Ouragan , comme notre époque qui fait voler en éclat sens et mots. Comme des ombres, les livreurs semblent interchangeables, ils ont tous le même nom. Mais sur scène ils ont enfin un visage, des peurs et des pensées, et partagent l'intimité de leur masculinité fragile dans un contexte précaire. Et dans les vannes qui défient la misère, demain se dessine en dansant avec l'espoir de le réinventer.
Cela aurait pu être un teambuilding comme un autre. Une réunion d’équipe pour renforcer le groupe et partager les compétences. Mais très vite, la bande d’hommes qui compose cet escadron deliveroo partage ses espoirs et ses inquiétudes, là, serrés, sur le canapé jaune, rare mobilier d’un vaste espace gris et froid comme la tempête qui gronde dehors ou la canopée urbaine. On découvre alors l’envers du décor : les espoirs et les aléas du métier de livreur. Cet être discret qui fait ce qu’on lui demande ; rouler et livrer. On oublie qu’il pense, lui qui tend le paquet de bouffe aux mains précipitées dans l’entrebâillement des portes. On se délecte des extraits de ces rencontres brèves.
Souvent, ce sont les corps qui racontent. Ils prennent l’espace et se meuvent, maladroits, en s’imposant un rythme commun sur scène. D’abord timides puis assurés, ils tiennent la cadence comme pour une remontée du Mont des Arts. Le son est un personnage à lui tout seul, comme pour souligner la permanence du bruit et des sollicitations constantes de nos sens, dans la jungle des villes. C’est aussi une métaphore des vies que l’on mène, dont le rythme tranche avec un système au ralenti, lui. On se reconnaît dans le témoignage qui en est fait sous nos yeux.
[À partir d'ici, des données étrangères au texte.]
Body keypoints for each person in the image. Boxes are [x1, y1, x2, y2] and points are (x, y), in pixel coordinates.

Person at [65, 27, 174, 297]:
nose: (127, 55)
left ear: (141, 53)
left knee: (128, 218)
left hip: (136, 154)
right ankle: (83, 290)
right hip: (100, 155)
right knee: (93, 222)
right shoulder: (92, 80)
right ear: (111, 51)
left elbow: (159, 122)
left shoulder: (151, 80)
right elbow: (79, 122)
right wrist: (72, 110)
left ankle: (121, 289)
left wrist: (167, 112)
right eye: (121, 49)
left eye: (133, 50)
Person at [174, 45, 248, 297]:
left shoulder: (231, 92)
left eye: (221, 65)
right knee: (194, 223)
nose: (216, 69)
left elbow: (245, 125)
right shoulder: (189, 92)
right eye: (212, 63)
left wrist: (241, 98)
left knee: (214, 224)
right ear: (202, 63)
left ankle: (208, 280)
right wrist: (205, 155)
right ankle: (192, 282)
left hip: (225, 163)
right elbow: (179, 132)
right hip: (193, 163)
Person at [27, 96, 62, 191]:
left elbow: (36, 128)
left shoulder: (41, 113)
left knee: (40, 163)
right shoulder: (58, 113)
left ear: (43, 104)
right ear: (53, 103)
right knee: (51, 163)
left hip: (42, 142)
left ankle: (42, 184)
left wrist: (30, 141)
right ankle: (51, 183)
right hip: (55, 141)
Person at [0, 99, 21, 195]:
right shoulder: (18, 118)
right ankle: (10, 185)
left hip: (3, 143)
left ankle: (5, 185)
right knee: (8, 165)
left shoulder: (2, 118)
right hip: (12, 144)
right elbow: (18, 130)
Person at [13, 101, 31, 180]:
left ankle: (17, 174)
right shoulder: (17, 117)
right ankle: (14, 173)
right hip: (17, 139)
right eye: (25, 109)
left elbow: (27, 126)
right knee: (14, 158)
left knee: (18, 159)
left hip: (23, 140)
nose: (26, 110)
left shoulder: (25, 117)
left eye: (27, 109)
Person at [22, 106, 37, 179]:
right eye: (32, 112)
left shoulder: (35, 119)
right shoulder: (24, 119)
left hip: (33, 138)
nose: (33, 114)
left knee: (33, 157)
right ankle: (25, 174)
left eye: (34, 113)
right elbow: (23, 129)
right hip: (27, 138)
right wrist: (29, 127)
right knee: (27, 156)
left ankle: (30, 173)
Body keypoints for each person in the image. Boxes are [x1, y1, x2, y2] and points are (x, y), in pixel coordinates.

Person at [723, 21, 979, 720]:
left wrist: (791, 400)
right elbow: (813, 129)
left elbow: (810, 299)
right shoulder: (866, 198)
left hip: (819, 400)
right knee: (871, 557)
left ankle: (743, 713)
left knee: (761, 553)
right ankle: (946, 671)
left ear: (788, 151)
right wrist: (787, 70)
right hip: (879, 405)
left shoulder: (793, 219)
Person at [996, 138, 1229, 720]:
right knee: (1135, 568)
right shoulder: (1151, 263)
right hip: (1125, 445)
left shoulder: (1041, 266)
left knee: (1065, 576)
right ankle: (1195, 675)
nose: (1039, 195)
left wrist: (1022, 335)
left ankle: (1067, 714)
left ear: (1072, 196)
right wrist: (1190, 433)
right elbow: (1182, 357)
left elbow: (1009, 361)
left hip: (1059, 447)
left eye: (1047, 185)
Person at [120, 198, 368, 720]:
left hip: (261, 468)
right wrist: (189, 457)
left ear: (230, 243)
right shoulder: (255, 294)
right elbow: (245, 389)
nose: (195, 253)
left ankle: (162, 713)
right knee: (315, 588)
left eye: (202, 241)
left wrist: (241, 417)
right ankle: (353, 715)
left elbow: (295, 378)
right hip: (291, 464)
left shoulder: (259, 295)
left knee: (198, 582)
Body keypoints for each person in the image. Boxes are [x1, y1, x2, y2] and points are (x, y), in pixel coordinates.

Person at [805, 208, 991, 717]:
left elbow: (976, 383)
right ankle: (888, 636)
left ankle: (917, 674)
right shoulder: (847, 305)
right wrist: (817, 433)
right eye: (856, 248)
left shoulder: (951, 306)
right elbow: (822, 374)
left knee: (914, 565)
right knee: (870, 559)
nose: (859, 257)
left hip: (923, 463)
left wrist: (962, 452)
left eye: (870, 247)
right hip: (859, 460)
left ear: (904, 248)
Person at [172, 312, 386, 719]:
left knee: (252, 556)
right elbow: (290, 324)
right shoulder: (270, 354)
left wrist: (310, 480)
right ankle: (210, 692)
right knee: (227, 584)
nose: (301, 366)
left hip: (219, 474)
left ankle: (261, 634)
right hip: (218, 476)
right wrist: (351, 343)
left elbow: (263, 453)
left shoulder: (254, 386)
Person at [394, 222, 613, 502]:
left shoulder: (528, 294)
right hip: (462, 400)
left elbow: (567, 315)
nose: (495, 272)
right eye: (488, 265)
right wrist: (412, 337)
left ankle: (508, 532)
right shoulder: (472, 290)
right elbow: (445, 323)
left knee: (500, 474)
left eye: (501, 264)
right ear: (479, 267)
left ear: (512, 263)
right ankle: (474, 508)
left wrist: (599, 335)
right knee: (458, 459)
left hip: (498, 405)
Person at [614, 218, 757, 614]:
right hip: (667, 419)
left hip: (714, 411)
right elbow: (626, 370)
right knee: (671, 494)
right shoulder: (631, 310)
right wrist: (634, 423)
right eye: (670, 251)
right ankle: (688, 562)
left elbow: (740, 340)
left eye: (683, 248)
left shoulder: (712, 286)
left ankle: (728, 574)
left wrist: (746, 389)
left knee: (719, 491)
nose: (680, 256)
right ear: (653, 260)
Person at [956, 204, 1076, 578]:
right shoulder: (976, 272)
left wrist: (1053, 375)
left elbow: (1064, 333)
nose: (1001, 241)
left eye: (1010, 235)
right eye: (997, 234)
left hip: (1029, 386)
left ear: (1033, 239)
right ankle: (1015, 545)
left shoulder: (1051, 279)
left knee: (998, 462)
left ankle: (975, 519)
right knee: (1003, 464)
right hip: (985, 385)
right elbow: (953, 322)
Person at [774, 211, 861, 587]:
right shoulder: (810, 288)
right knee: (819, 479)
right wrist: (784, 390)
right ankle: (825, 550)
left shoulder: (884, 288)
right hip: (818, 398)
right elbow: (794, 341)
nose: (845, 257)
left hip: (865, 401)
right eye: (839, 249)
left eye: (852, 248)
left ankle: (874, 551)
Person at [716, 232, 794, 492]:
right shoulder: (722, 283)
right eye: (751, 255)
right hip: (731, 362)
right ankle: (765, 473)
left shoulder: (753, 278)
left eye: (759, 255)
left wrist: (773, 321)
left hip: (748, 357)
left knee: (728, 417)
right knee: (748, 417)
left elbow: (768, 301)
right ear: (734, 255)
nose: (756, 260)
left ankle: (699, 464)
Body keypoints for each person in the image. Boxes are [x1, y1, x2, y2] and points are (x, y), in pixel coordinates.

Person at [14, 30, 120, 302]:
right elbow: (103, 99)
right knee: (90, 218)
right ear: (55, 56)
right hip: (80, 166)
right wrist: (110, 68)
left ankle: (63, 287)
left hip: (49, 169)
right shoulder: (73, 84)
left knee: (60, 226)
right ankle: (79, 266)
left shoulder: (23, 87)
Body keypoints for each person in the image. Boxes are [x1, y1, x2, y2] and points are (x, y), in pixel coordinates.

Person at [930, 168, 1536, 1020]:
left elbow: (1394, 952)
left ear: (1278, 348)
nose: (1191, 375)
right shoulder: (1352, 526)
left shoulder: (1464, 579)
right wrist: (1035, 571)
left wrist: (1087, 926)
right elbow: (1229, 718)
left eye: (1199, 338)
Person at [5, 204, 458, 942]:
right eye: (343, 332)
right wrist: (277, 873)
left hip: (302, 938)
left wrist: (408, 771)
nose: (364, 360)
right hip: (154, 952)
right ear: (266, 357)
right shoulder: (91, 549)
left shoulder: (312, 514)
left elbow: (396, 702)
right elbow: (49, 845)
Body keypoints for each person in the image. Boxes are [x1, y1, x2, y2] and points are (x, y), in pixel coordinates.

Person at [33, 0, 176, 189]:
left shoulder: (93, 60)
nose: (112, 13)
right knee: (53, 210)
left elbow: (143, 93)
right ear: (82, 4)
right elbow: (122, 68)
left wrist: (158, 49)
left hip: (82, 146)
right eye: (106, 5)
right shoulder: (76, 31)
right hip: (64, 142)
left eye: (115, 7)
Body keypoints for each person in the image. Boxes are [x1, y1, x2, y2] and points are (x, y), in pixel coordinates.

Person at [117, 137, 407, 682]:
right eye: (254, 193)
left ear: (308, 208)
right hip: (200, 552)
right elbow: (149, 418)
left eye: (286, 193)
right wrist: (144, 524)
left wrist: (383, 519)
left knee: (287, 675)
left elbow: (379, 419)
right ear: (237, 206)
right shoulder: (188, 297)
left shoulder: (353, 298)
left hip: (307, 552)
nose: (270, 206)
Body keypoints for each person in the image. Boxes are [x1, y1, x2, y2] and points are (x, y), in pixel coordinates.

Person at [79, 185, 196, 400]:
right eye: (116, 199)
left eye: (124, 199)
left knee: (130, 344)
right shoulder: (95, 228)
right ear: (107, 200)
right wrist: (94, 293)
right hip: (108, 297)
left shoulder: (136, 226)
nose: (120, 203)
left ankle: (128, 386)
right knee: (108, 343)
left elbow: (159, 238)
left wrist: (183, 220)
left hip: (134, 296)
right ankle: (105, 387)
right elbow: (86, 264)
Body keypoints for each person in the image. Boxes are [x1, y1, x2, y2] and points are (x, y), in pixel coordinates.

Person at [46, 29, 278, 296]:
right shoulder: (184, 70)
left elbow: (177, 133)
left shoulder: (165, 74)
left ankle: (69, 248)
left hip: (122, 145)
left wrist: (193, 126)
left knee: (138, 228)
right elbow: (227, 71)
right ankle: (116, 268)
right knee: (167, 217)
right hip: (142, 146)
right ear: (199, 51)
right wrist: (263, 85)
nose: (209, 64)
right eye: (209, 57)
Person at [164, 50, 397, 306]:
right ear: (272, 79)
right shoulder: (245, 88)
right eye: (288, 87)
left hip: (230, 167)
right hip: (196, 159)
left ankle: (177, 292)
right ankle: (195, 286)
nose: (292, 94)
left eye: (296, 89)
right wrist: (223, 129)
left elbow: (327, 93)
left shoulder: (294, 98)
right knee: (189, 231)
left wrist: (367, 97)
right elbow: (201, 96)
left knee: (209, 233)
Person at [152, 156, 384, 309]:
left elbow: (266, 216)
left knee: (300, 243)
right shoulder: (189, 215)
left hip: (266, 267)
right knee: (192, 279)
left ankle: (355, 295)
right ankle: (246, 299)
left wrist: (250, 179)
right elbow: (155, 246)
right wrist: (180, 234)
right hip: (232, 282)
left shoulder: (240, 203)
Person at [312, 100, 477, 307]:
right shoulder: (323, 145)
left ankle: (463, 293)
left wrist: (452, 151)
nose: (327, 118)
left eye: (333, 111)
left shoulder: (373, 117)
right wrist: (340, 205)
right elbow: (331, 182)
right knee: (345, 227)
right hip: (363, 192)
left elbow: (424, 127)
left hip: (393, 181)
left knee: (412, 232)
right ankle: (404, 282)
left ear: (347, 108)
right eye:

Ce qui est innovant, c’est l’exploration de ce métier du silence, qui taille pourtant un nouveau visage à l’emploi dont la conception est en évolution forcée dans une société en crise. Cela n’est pourtant pas une apologie de l’ubérisation mais une critique nuancée et ironique de notre société qui change, se cherche et bricole son identité. Entre chorégraphie rythmée comme une course à la survie, et dialogues acerbes et plein d’humour, les comédiens décortiquent de façon authentique l’identité qu’on se façonne : ils abordent, avec intelligence et simplicité, les thématiques de racisme, de genre et de consommation sur fond d’injustice sociale. Espiègle, la plume est légère, presque nonchalante, mais le propos ne l’est pas.
Un bord de scène propose un lien saugrenu entre les textes du groupe de rap PNL et les analyses de l’économiste français Thomas Piketty. Finalement, cette création d’Ilyas Mettioui et de Zoé Janssens, portée par leur excellente troupe, est presque le fruit bâtard de ces deux univers.